* [AIM OF THE TASK]: Write out the listing below line for line, omitting the pictures.

* [MATERIAL]:
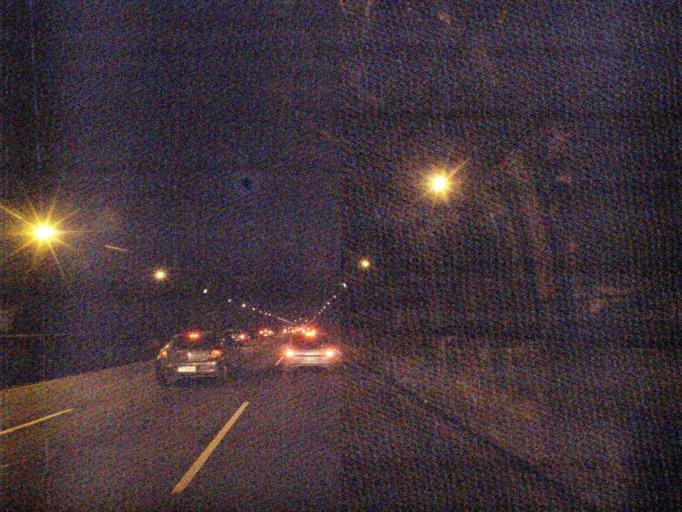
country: BR
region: Rio de Janeiro
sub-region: Rio De Janeiro
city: Rio de Janeiro
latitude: -22.9427
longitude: -43.2026
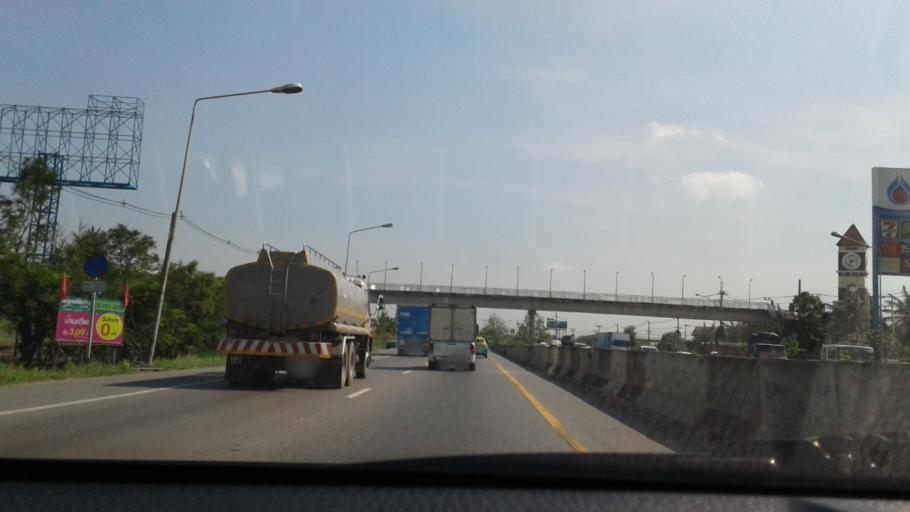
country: TH
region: Nonthaburi
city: Pak Kret
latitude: 13.9555
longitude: 100.4869
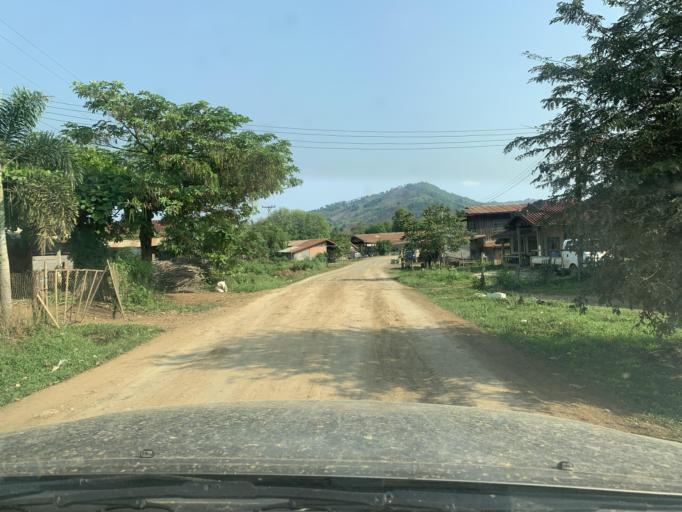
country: TH
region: Uttaradit
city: Ban Khok
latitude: 18.2906
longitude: 101.3249
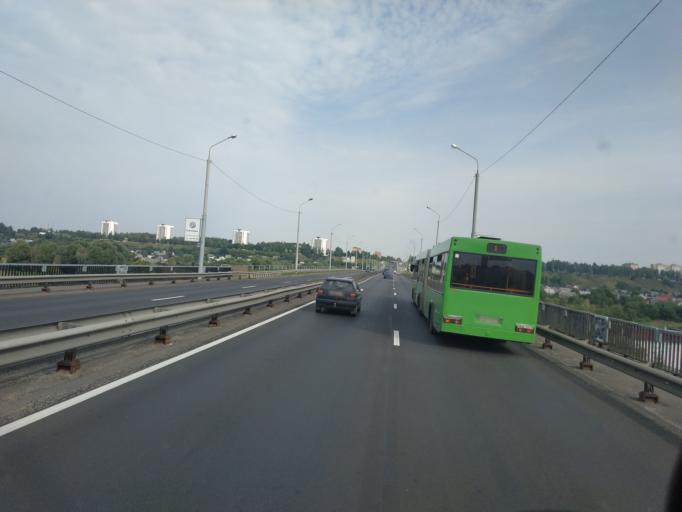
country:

* [EXERCISE RESULT]:
country: BR
region: Rio de Janeiro
sub-region: Rio De Janeiro
city: Rio de Janeiro
latitude: -22.9427
longitude: -43.2026
country: TH
region: Nonthaburi
city: Pak Kret
latitude: 13.9555
longitude: 100.4869
country: TH
region: Uttaradit
city: Ban Khok
latitude: 18.2906
longitude: 101.3249
country:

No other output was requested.